Nel caso specifico il giudice ritiene che il contratto collettivo possa essere la fonte di disciplina giuridico-economica del rapporto dedotto in giudizio, poiché il ricorrente ha provato che da parte dell’azienda, pur non iscritta, vi è stata un’adesione esplicita o implicita alla disciplina del CCNL.

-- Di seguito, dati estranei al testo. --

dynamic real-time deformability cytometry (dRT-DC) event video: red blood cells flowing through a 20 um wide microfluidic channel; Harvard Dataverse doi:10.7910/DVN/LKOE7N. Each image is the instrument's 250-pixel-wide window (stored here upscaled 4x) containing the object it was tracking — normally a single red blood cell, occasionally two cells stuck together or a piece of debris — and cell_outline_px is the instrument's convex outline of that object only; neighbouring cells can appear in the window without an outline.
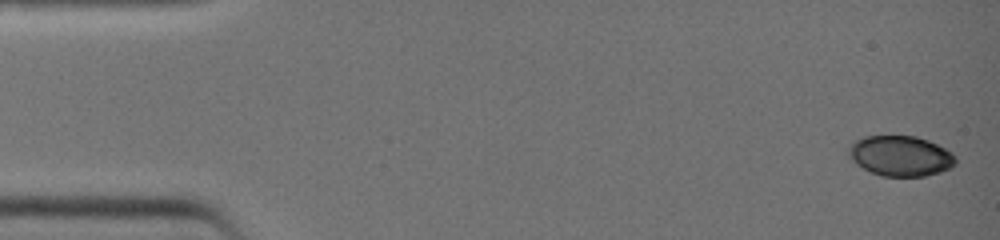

Le indennità sostitutive per ferie o altro – Il giudice ha invece respinto la domanda di condanna al pagamento di somme a titolo di indennità sostitutiva di ferie, festività, ecc. poiché manca la prova dell’effettivo svolgimento della prestazione lavorativa nei giorni ad esse destinati. Per il TFR la somma riconosciuta è di quasi 1.100 euro.
LE CONSEGUENZE
Alla fine complessivamente l’azienda è stata condannata al pagamento, in favore del lavoratore subordinato, di una somma di 12.818,97 euro, più gli interessi sulle singole componenti del credito dalla data di maturazione di ciascuna di esse al saldo. La società è stata poi condannata al pagamento degli interessi legali e della rivalutazione monetaria sui crediti di lavoro, nonché a metà delle spese di lite (2.450 euro).
Volendo dunque trarre una sorta di lezione dal caso specifico abbiamo due indicazioni finali. La prima che occorre in primis accertarsi che tra il ricorrente e la società resistente sia intervenuto un rapporto di lavoro subordinato nel periodo presentato in ricorso. La seconda che, una volta verificata l’esistenza del rapporto, per quantificare le spettanze si dovranno guardare i conteggi calcolati dalla parte ricorrente, che però andranno controllati e riformulati dal giudice.